Democrats have signaled they were willing to save Johnson from an ouster threat for putting Ukraine aid up for a vote. Rep. Jared Moskowitz, D-Fla., said in a post on X, formerly Twitter, that “Massie wants the world to burn, I won’t stand by and watch. I have a bucket of water.”

But multiple House Republicans who spoke to USA TODAY on the condition of anonymity to speak candidly, expressed doubts about the prospects of Democrats supporting Johnson.

“Even if he survives, how long?” one House Republican wondered, expressing skepticism that Republican voters could support Johnson. “I don’t think the public would accept that.”

Another House Republican said Johnson has lost more ground with conservatives than his predecessor, saying “McCarthy was vacated for far less.”

That Republican said it wasn’t a question of whether there would be enough GOP votes to remove him or whether Democrats would save him, but just whether Johnson would accept that help, or take the step of resigning instead.

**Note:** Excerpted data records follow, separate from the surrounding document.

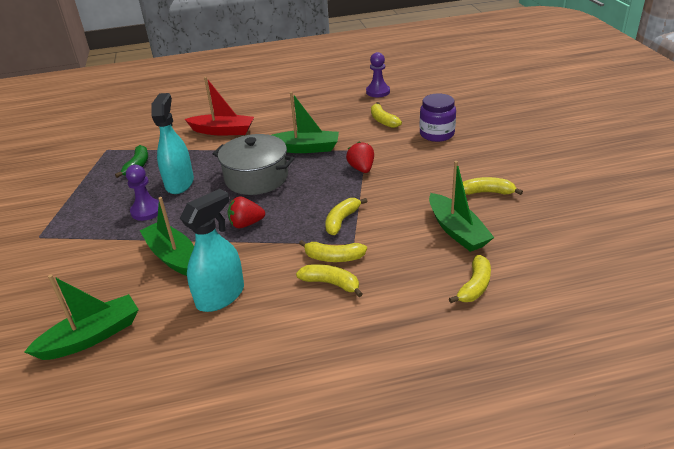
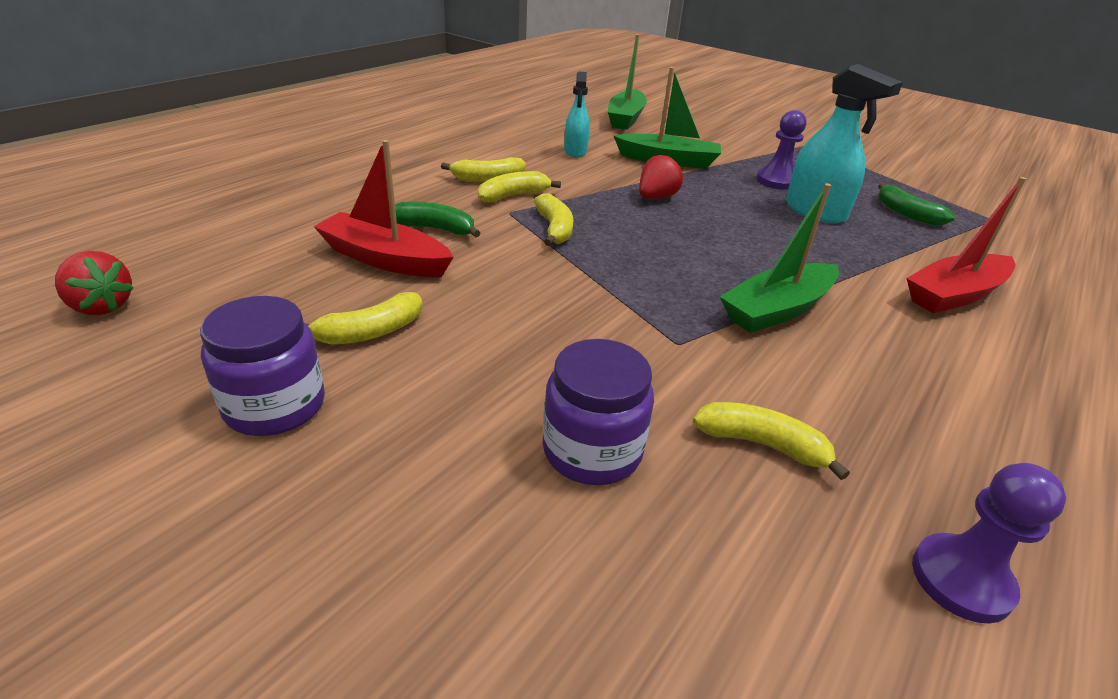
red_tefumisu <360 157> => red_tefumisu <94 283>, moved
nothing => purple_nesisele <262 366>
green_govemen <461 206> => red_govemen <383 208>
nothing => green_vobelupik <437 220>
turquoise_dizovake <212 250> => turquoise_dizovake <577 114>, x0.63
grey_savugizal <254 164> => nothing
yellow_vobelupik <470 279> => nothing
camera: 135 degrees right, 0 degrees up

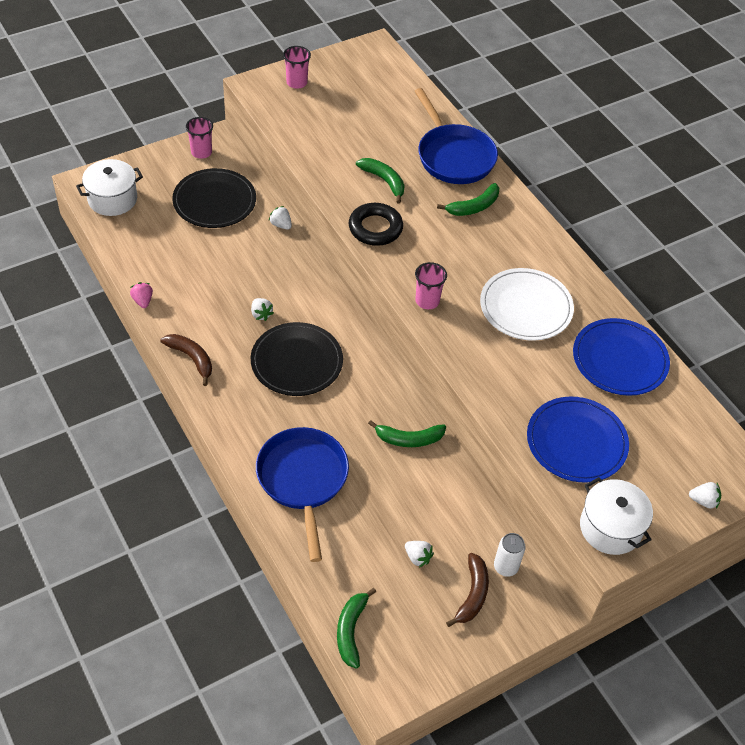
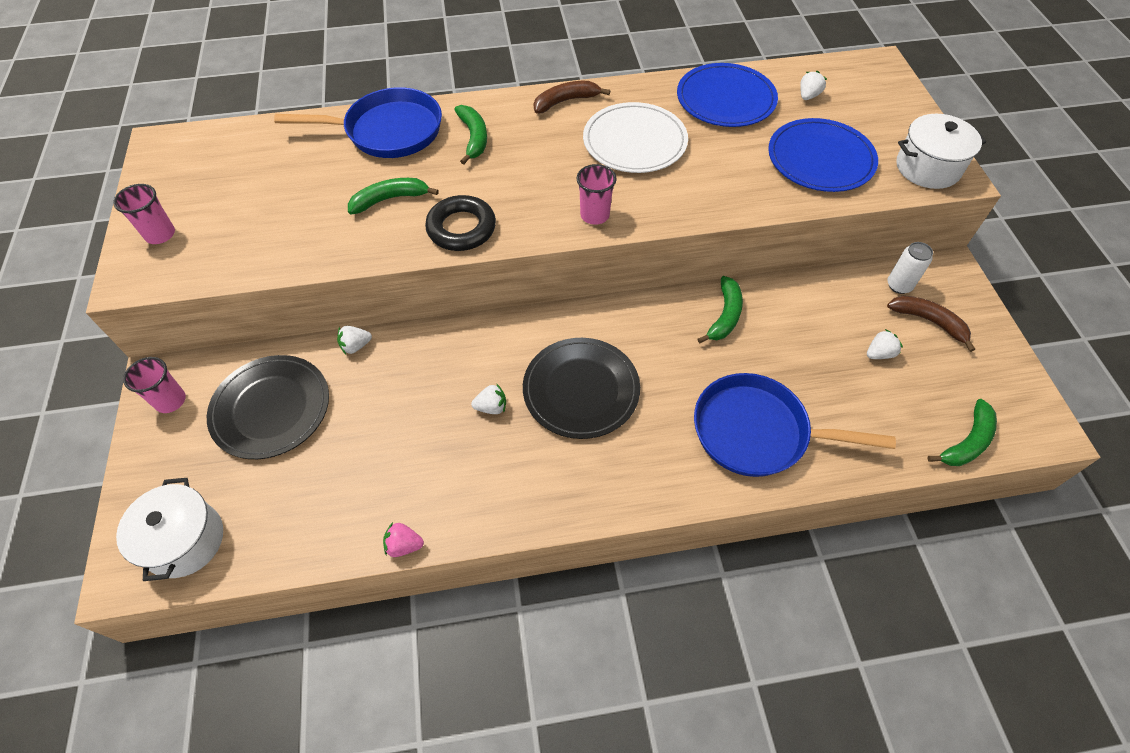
brown_vobelupik <186 360> => brown_vobelupik <572 97>, moved
white_tefumisu <705 495> => white_tefumisu <813 85>, moved
green_vobelupik <356 628> => green_vobelupik <962 432>, 75 degrees counterclockwise
camera: 65 degrees left, 5 degrees up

It's a conundrum for Johnson's speakership: If the Republican leader accepts Democratic support to keep his job, his days could be numbered anyway. Massie warned that Johnson's critics could simply force more votes to remove Johnson if he stays in power, incensed by his willingness to work with Democrats.

When asked if Johnson would reach out to Democrats and ask for their support, the speaker responded that he “had not asked a single Democrat to get involved in that at all.”

“I do not spend time walking around thinking about the motion to vacate. I have a job to do here and I’m going to do the job regardless of personal consequences,” Johnson said.